The bank was eventually merged with the Bank of Madras in 1843.

== History ==

=== Founding ===

The Asiatic Bank was the third oldest bank founded in the Madras Presidency after The Madras Bank (1683), the Carnatic Bank (1788) and The British Bank of Madras (1795) served many cities in South India.

The bank was founded and largely managed by European traders. They worked closely with the English East India Company.

=== Management ===

The bank was staffed by mostly British nationals who were drawn mainly from the East India Company.

The bank had most of its offices and branches in the Madras Presidency.

=== Final years ===

The bank was one of four banks that were merged to form the Bank of Madras in 1843: The Madras Bank (1683), the Carnatic Bank and The British Bank of Madras (1795). The Bank of Madras is one of the precursors of the Imperial Bank of India and eventually the State Bank of India.

== Legacy ==

The bank was one of the first banks in India to print its own currency notes.
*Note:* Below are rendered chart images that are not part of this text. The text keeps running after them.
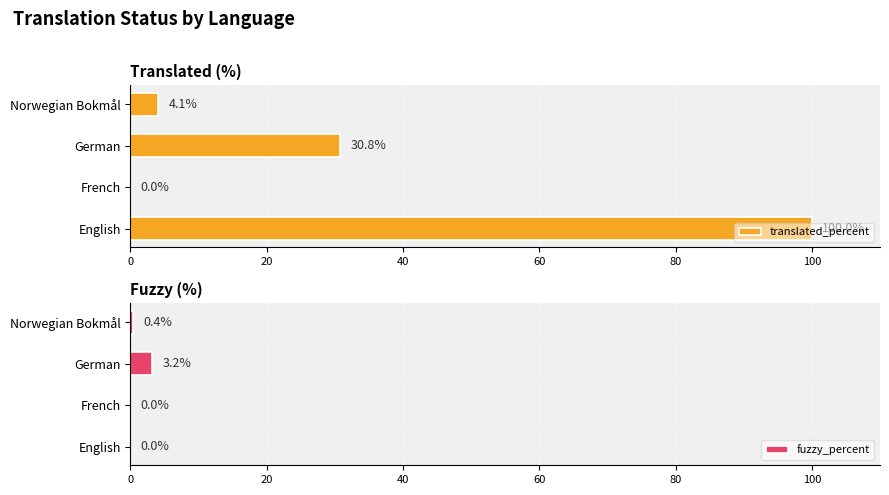

What are all the series names shown in the legend?

translated_percent, fuzzy_percent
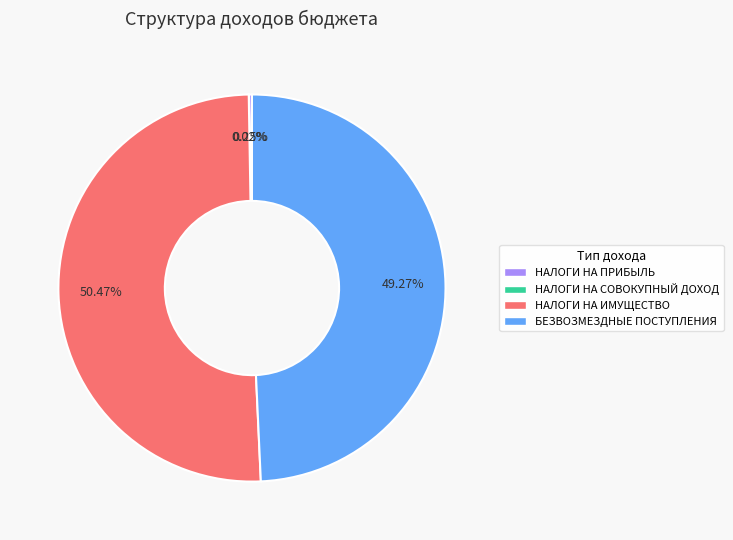

Is there any slice that represents more than half of the pie?

Yes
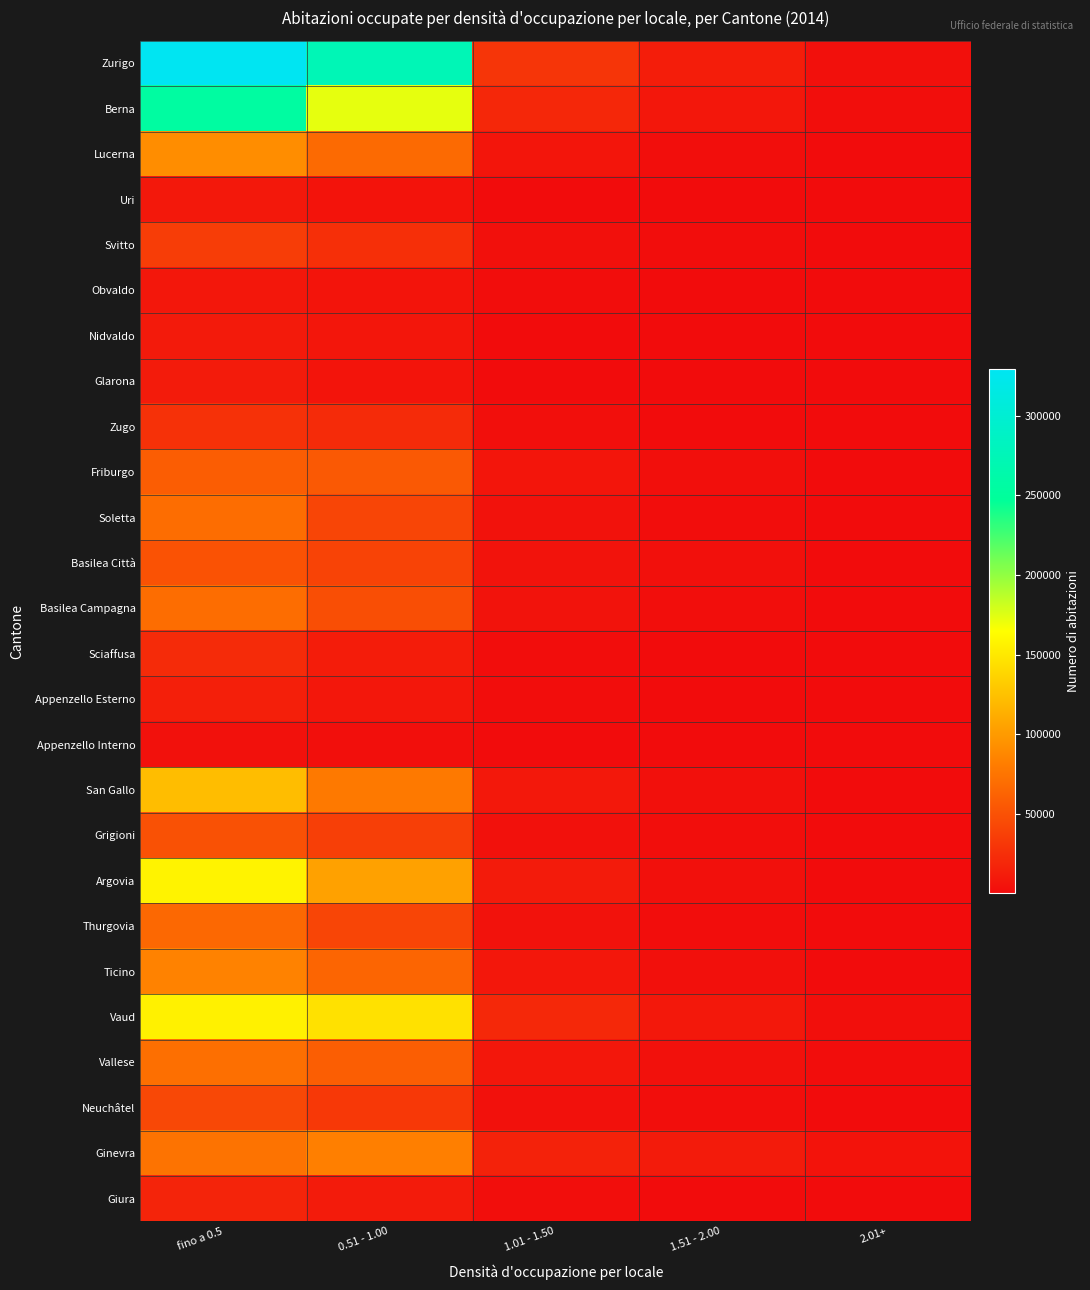

Which label corresponds to the largest value in the chart?

fino a 0.5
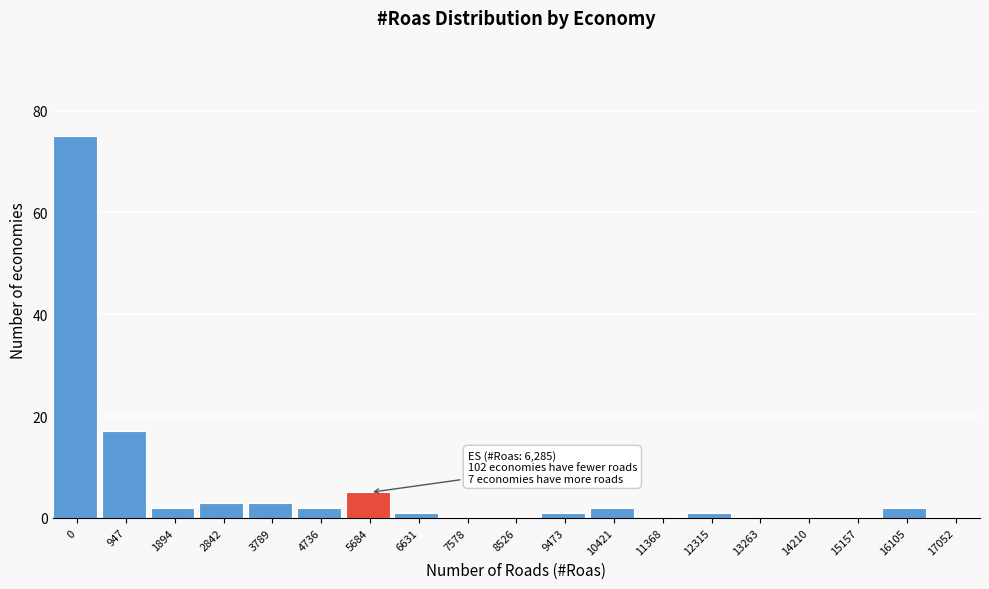

Reading left to right, extract all data points from this chart.

0=75	947=17	1894=2	2842=3	3789=3	4736=2	5684=5	6631=1	7578=0	8526=0	9473=1	10421=2	11368=0	12315=1	13263=0	14210=0	15157=0	16105=2	17052=0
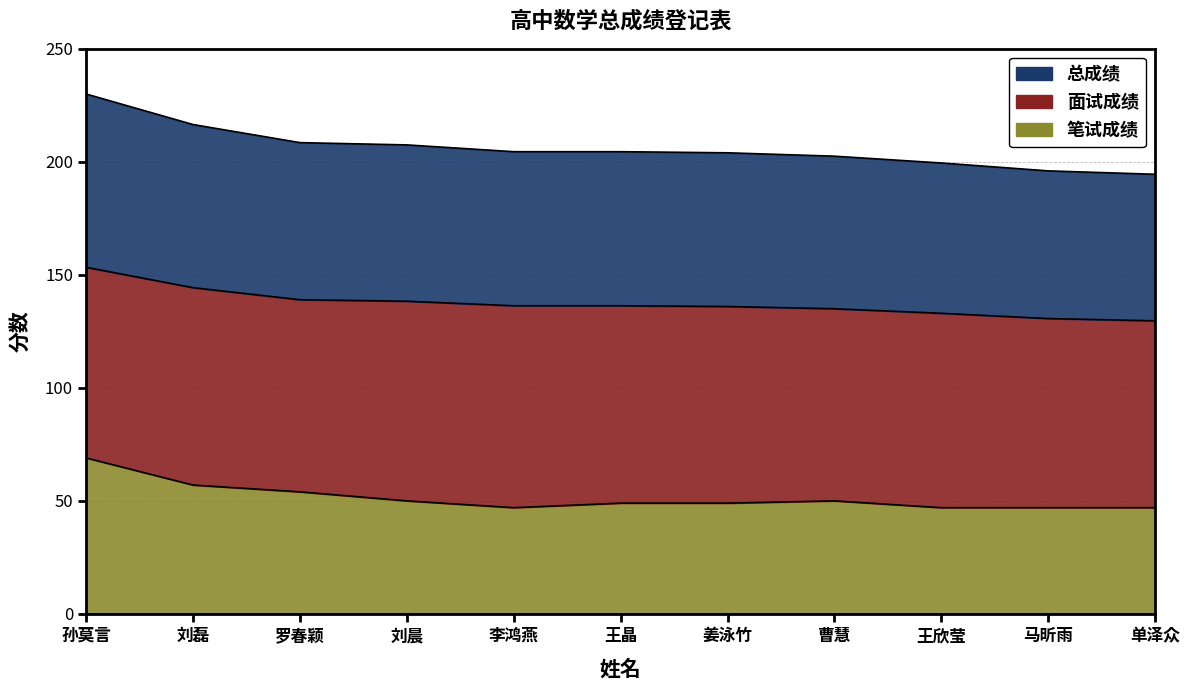

At which label is 笔试成绩 closest to 58?

刘磊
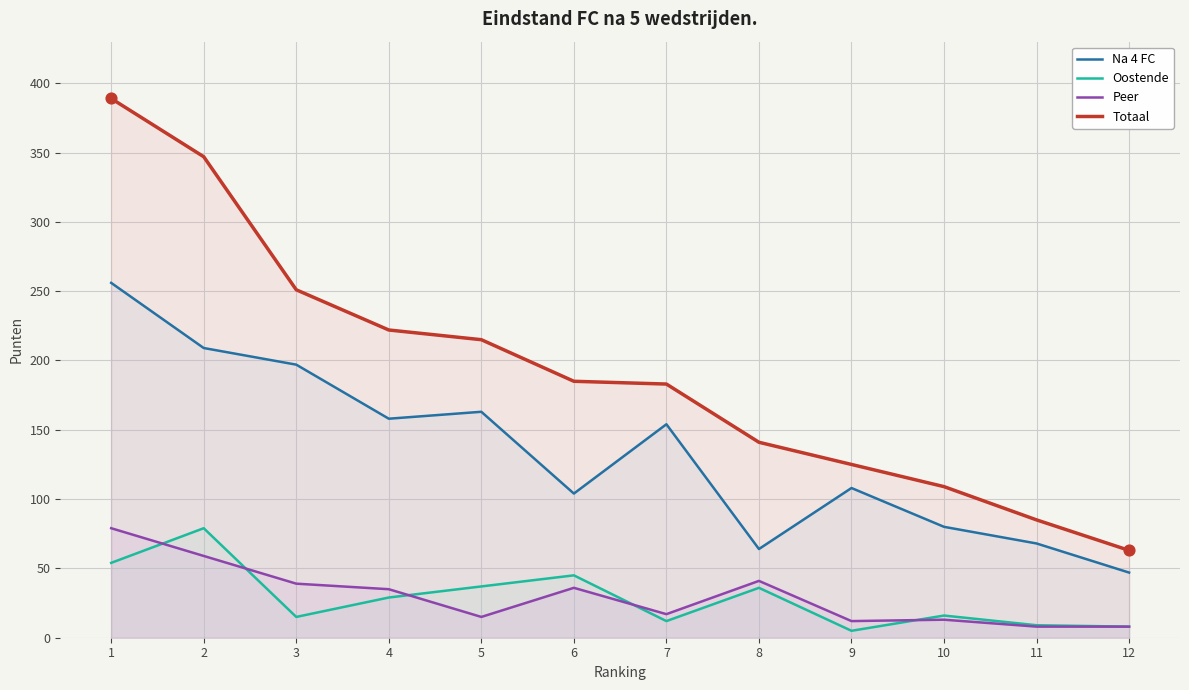

What are all the series names shown in the legend?

Na 4 FC, Oostende, Peer, Totaal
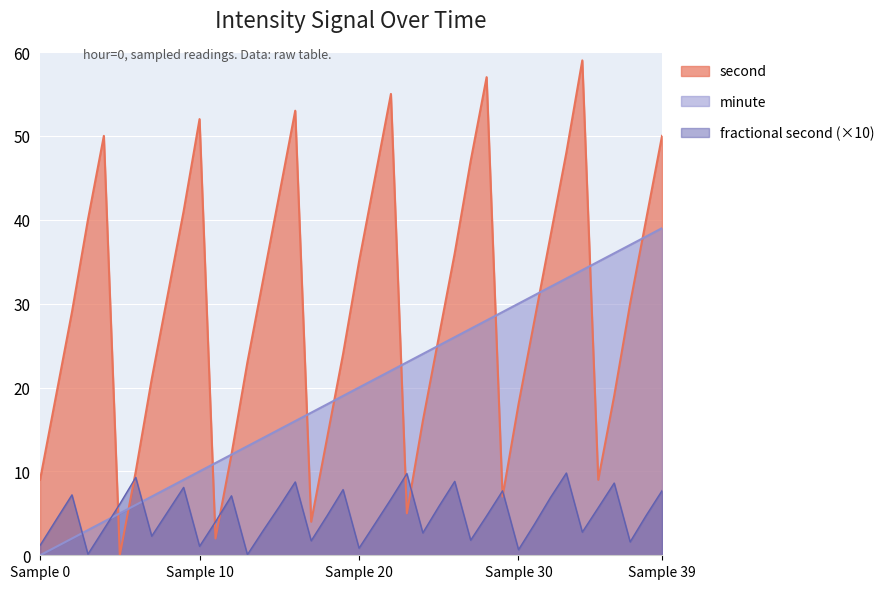

What is the total value across all series at Sample 39?

96.7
The bank is notable for being the ninth oldest bank in India.

The bank is also notable for being one of the precursors of the State Bank of India, through its predecessors the Imperial Bank of India and the Bank of Madras.

The establishment of the Asiatic Bank also marked a significant step towards organized financial services in colonial India, particularly in the Madras Presidency. Its merger into the Bank of Madras helped lay the administrative and operational framework for subsequent banking consolidations during the British era.